Please remember our agreement is with you and not your insurance company. Although we will assist you in submitting claims to your insurance carrier, you are ultimately responsible for payment of the services you receive. Payment to our office is not dependent upon your insurance carrier. The remainder not paid by your insurance company is your responsibility.

HMO and PPO Members: Please verify that we are a provider with your plan. Referral information or prior authorization required by your insurance carrier for office visits is the responsibility of the patient. If this is not done prior to your visit, the HMO or PPO may not pay, and you will be responsible for payment is full.

A collection agency may take over delinquent accounts. If your account is placed with a collection agency, you will be responsible for all costs of collection.
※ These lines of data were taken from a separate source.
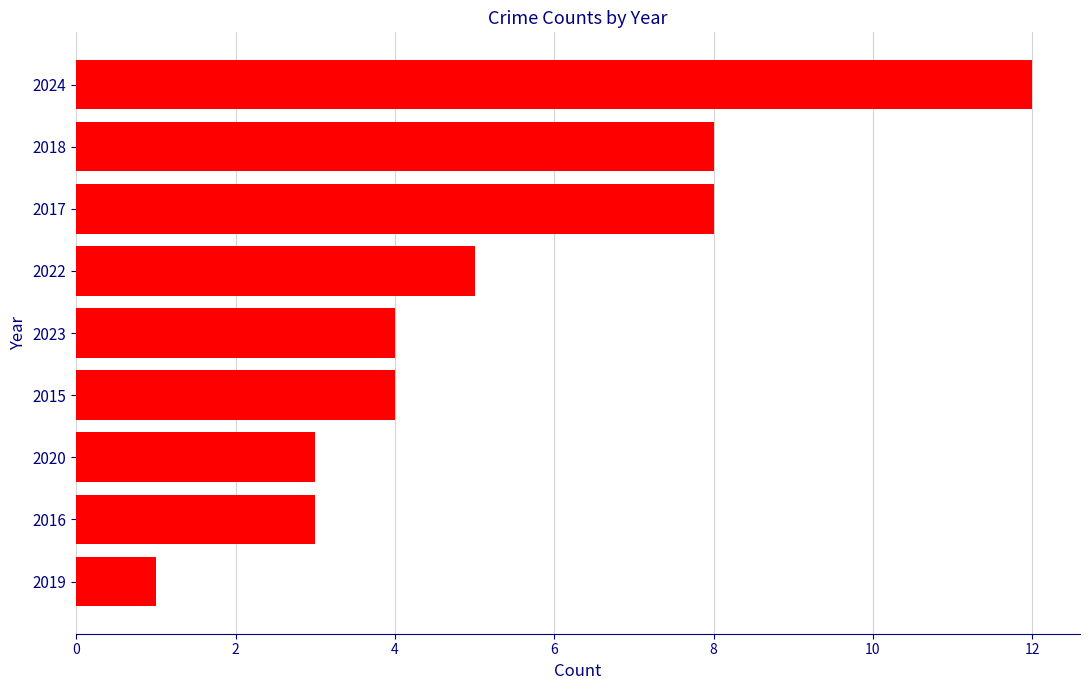

Reading top to bottom, list all the values displayed in this chart.

12	8	8	5	4	4	3	3	1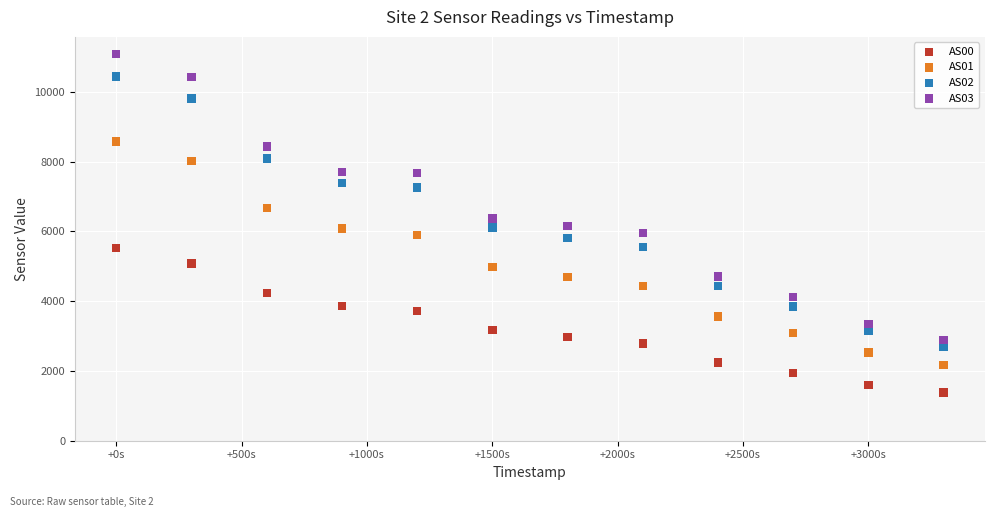

Which series has the largest Y range (max minus min)?

AS03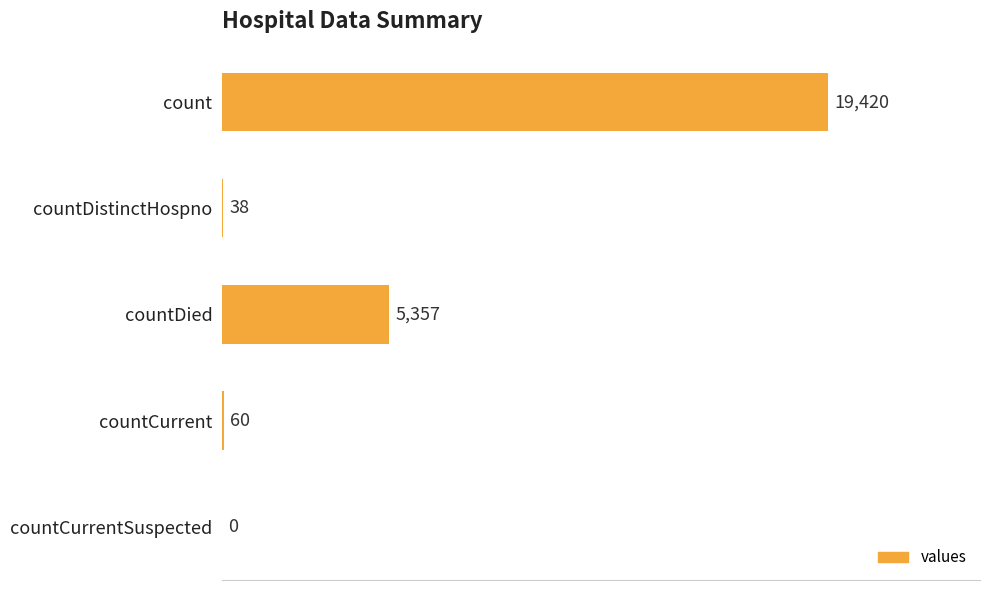

How many distinct data groups are displayed?

1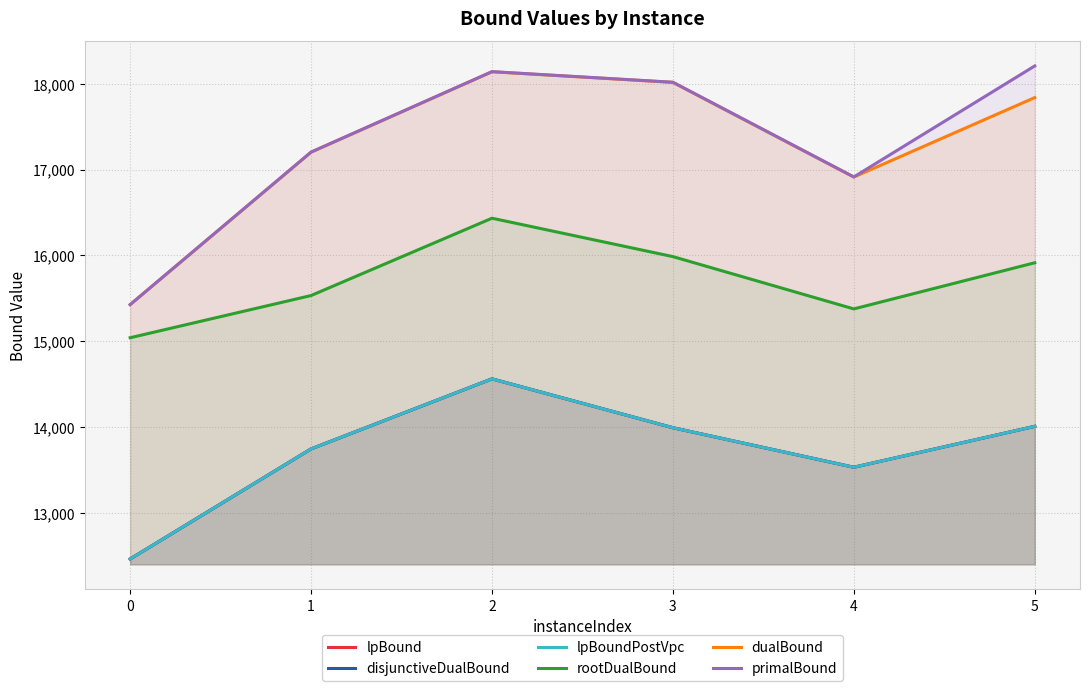

The value of rootDualBound at 3 is 15985.4. True or false?

True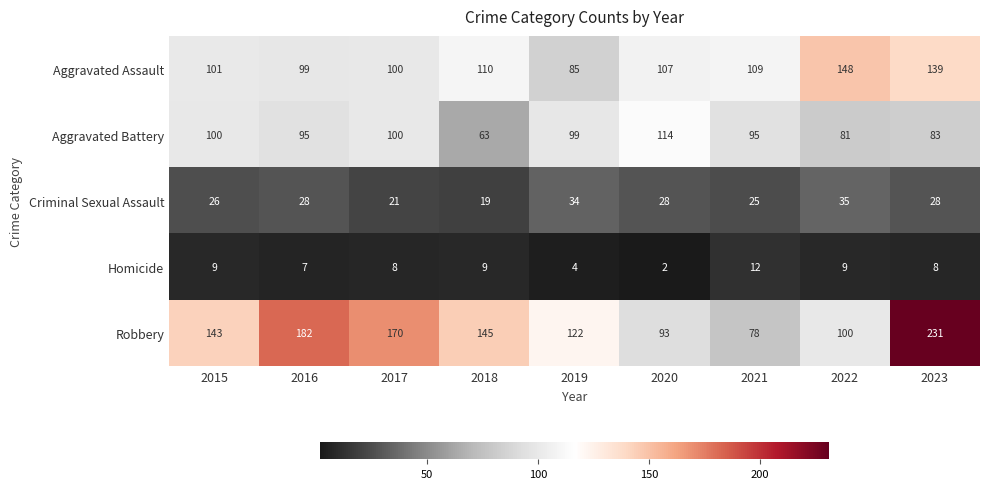

What is the spread (max minus min) of values at 2023?

223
Once your account has been turned over for collection, we will no longer provide medical services for you or your family members. We will be happy to set up payment terms if necessary. Timely payment will prevent unnecessary consequences.

If you have any concerns or questions regarding our financial policy or insurance reimbursement issues, please feel free to discuss this with a member of the Patient Accounts Department.

I have read and understand the payment policies and my financial responsibilities regarding the services of Surgical Associates.